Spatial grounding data
================

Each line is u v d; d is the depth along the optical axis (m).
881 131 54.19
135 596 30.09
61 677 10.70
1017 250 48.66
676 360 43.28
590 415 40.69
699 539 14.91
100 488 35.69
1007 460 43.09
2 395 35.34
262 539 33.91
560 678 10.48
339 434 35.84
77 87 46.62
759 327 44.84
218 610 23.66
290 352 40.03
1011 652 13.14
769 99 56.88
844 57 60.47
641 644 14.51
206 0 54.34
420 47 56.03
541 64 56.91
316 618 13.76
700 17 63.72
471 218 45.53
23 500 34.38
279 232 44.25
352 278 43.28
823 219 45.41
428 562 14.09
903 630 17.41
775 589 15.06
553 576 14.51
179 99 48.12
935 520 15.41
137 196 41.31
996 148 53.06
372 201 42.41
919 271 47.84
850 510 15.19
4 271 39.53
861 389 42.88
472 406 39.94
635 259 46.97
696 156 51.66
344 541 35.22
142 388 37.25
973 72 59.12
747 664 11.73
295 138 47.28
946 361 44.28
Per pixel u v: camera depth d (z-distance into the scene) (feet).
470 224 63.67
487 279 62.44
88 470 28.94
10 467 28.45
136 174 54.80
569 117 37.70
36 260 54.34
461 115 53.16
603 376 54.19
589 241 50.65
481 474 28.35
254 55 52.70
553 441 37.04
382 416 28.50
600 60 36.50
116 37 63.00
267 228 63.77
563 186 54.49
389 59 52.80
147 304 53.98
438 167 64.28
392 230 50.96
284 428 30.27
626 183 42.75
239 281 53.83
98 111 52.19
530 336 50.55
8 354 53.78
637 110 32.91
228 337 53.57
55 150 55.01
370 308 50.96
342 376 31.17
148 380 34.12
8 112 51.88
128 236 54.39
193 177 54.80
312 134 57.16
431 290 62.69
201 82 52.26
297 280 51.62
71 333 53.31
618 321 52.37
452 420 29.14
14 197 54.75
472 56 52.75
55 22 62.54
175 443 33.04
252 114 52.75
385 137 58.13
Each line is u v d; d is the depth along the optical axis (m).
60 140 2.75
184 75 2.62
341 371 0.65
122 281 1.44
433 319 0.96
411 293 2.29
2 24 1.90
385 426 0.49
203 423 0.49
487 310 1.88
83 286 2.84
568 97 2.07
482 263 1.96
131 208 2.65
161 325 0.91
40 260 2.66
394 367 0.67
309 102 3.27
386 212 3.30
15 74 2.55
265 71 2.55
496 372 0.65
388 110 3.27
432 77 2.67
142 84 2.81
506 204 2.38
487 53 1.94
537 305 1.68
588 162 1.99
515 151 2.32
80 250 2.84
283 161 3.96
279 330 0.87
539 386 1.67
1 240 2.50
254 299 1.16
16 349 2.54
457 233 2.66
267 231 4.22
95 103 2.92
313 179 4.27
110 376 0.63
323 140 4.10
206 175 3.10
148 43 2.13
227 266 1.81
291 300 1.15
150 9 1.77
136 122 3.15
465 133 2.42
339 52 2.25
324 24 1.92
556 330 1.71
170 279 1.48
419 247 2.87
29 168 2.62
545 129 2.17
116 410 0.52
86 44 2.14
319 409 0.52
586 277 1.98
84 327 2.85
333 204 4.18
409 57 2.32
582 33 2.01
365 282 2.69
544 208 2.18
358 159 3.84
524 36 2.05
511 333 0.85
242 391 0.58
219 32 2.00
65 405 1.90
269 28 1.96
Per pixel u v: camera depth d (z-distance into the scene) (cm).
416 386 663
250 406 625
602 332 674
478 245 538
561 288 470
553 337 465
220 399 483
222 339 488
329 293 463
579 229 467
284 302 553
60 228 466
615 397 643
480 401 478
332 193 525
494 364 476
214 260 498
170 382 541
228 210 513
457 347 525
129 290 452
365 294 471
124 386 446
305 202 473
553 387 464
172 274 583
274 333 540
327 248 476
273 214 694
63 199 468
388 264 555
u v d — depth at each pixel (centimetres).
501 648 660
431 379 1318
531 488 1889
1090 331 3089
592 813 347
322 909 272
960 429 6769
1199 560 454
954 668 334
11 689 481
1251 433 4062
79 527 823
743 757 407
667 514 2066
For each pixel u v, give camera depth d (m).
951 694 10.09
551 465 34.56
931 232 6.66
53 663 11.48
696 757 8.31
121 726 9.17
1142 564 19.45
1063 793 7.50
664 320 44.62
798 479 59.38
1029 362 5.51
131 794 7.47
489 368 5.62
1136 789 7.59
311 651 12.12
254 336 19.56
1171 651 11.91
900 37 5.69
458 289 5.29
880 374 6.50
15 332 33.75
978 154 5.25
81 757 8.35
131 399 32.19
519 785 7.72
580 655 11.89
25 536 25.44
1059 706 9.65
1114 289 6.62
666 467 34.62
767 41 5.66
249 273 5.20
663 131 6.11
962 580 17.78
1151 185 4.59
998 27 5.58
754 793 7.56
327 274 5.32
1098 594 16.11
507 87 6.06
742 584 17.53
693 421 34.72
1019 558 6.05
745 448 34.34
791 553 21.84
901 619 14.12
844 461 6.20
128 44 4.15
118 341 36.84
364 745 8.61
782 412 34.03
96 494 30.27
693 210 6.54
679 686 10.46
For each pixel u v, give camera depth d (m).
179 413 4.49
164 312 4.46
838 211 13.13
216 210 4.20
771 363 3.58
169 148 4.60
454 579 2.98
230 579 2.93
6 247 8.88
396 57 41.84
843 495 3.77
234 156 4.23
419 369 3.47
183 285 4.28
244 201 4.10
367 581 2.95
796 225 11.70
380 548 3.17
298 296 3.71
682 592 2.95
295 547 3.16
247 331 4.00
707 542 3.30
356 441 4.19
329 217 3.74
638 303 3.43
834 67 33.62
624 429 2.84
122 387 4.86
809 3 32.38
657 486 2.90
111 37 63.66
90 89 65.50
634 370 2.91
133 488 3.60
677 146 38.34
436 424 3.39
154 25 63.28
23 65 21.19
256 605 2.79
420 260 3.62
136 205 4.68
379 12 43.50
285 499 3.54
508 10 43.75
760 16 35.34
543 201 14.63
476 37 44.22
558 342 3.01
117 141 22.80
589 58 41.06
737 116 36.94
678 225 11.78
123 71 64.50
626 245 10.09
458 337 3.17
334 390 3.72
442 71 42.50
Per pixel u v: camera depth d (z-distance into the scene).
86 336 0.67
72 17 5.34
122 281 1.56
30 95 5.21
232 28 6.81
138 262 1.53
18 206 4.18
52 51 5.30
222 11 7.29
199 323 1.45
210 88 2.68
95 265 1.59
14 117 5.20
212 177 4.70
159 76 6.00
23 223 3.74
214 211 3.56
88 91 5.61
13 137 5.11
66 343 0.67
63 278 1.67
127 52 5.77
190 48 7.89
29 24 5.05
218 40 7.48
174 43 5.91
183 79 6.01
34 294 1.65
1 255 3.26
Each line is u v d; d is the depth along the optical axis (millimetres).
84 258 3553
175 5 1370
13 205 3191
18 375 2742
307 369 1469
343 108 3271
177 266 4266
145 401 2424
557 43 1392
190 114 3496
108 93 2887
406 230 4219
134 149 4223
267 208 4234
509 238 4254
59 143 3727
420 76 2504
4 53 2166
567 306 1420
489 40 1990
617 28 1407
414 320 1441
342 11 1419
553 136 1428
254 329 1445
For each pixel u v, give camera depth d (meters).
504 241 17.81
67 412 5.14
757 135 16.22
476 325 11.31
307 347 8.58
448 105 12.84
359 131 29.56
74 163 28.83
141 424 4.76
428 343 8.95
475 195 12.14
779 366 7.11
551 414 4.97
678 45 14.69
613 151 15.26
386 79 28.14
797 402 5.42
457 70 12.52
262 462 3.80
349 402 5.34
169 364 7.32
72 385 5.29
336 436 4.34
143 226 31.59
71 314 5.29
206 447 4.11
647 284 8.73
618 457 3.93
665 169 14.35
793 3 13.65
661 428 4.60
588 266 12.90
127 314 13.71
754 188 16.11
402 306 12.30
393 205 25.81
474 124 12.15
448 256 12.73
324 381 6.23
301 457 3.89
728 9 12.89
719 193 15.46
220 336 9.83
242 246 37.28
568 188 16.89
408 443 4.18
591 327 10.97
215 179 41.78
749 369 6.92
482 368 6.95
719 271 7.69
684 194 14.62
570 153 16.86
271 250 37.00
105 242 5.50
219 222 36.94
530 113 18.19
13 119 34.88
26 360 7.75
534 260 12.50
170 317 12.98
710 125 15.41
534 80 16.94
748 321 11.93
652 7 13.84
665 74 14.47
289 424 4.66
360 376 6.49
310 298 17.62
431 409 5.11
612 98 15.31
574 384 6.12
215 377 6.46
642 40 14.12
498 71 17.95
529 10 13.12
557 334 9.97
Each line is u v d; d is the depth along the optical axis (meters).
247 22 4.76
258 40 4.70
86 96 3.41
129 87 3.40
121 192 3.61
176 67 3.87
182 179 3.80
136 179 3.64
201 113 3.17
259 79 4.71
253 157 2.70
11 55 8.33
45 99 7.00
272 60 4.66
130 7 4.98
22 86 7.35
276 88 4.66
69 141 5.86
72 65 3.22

================

**Goal of the exercise:** Here the output must be the lines above from the line with "254 329 1445" to the line with "182 179 3.80", both included, duplicated word for word and nothing else.

**Result of this exercise:**
254 329 1445
For each pixel u v, give camera depth d (meters).
504 241 17.81
67 412 5.14
757 135 16.22
476 325 11.31
307 347 8.58
448 105 12.84
359 131 29.56
74 163 28.83
141 424 4.76
428 343 8.95
475 195 12.14
779 366 7.11
551 414 4.97
678 45 14.69
613 151 15.26
386 79 28.14
797 402 5.42
457 70 12.52
262 462 3.80
349 402 5.34
169 364 7.32
72 385 5.29
336 436 4.34
143 226 31.59
71 314 5.29
206 447 4.11
647 284 8.73
618 457 3.93
665 169 14.35
793 3 13.65
661 428 4.60
588 266 12.90
127 314 13.71
754 188 16.11
402 306 12.30
393 205 25.81
474 124 12.15
448 256 12.73
324 381 6.23
301 457 3.89
728 9 12.89
719 193 15.46
220 336 9.83
242 246 37.28
568 188 16.89
408 443 4.18
591 327 10.97
215 179 41.78
749 369 6.92
482 368 6.95
719 271 7.69
684 194 14.62
570 153 16.86
271 250 37.00
105 242 5.50
219 222 36.94
530 113 18.19
13 119 34.88
26 360 7.75
534 260 12.50
170 317 12.98
710 125 15.41
534 80 16.94
748 321 11.93
652 7 13.84
665 74 14.47
289 424 4.66
360 376 6.49
310 298 17.62
431 409 5.11
612 98 15.31
574 384 6.12
215 377 6.46
642 40 14.12
498 71 17.95
529 10 13.12
557 334 9.97
Each line is u v d; d is the depth along the optical axis (meters).
247 22 4.76
258 40 4.70
86 96 3.41
129 87 3.40
121 192 3.61
176 67 3.87
182 179 3.80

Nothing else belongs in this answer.